Acredito que para gostar de ler o que mais ajuda é começar lendo coisas interessantes (gosto pessoal) em momentos agradáveis (disposição). Fazer disso menos um esforço e mais um hobbie. Alinhar a constância e a força de vontade com uma dose de prazer. Talvez fazer da leitura um ritual simbólico e convidativo. Depois fica mais fácil ler o que não é tão apetecível ou que é mais exigente intelectualmente. Enquanto a leitura for apenas um esforço e uma obrigação de ler livros chatos me parece difícil que ela se torne um hábito.

Por fim, acredito que o mais importante é conhecer a si mesmo. Não se comparar nem buscar ler para imitar os outros. Por que busco ler? Quais são meus objetivos? Como a leitura se encaixa no meu dia a dia? Do que gosto? Qual é o meu contexto e possibilidades? Quais são as minhas dificuldades e quais ferramentas preciso para vencê-las? Qual a minha capacidade de leitura? O quanto gosto de ler? Quais tipos de leitura fazem sentido na minha vida? Quais desculpas uso para não dar prioridade a leitura?

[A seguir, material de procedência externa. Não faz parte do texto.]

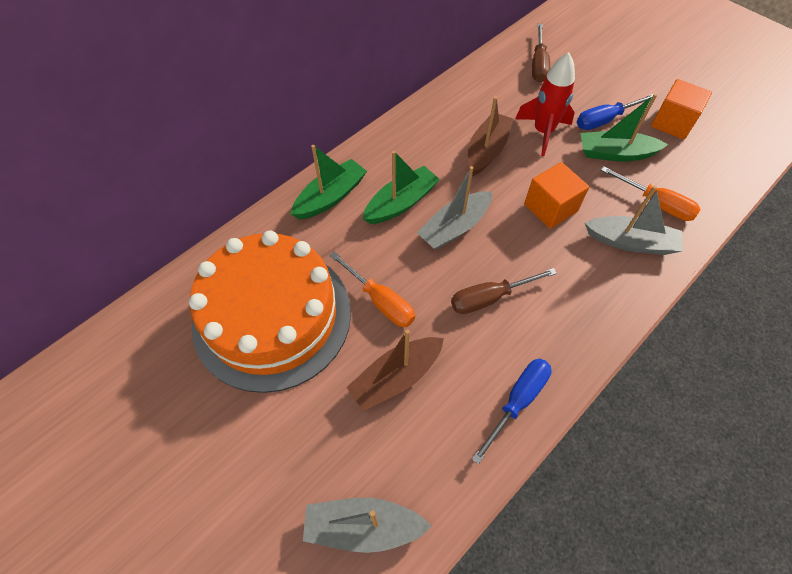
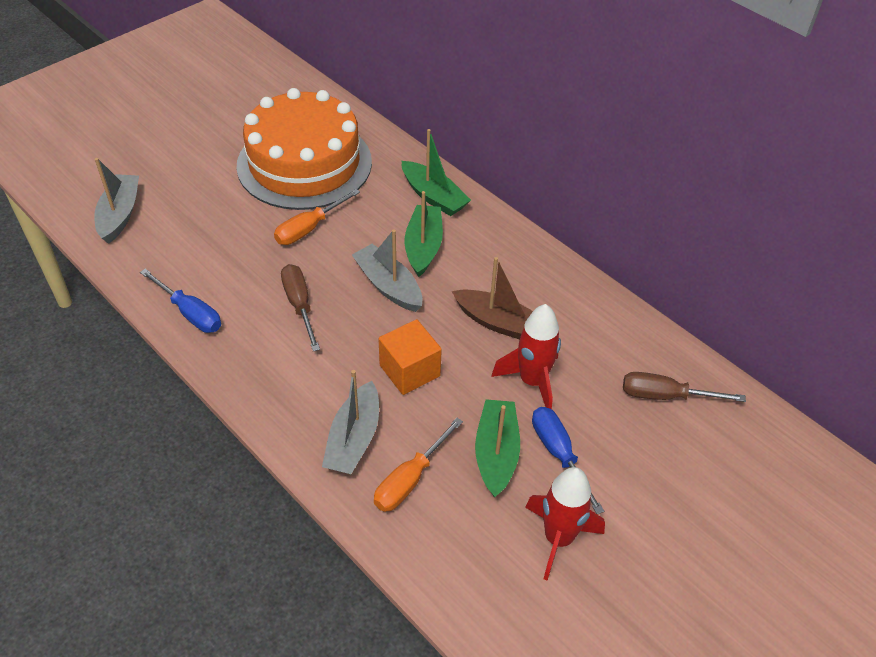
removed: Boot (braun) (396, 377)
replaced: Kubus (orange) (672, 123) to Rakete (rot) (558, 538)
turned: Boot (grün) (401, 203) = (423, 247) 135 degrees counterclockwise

É assim que eu me relaciono com os livros. Ler, para mim, é algo muito natural, livre e prazeroso. Se você me perguntar porquê gosto tanto de ler, a verdade é que nem sei dizer. Talvez eu tenha nascido assim. Acho completamente normal as pessoas terem um estilo composto por níveis e gostos diferentes para leitura. A questão é você encontrar o seu. Espero que este post te inspire em algo!

Terapeuta e Escritora

Um comentário

  • Gabriela Miranda

    Rayhanne, eu também sempre gostei muito de ler. Quando passeava com os meus pais e íamos ao shopping, eu sempre pedia para a minha mãe me deixar na livraria enquanto ela fazia as compras. Tenho boas lembranças lendo livros junto com a minha irmã, dando risada das histórias e contando-as para a minha mãe.

    Quando decidi fazer Letras na faculdade fiquei extasiada vendo a grade curricular, porque eu realmente não sabia que seria possível dedicar uma vida de estudos somente para os livros. Minha mãe até falava brincando que achava engraçado uma graduação que fosse sobre histórias. Ao longo do curso, se infiltrou dentro do meu coração uma visão um pouco mais rígida sobre a leitura, mas assim que percebi que ela estava tomando conta de tudo, fui tentando abandonar essas ideias falsas.

    Gostei muito do que você disse sobre como a leitura também pode ser uma ferramenta para o autoconhecimento. Consigo ver em algumas experiências que tive como alguns livros me ajudaram a lidar com situações difíceis da vida pessoal ou revelaram a minha sensibilidade para alguns assuntos.

    Gosto muito desse artigo! Eu adoro ler o seu blog. Seus textos são muito sinceros e simples.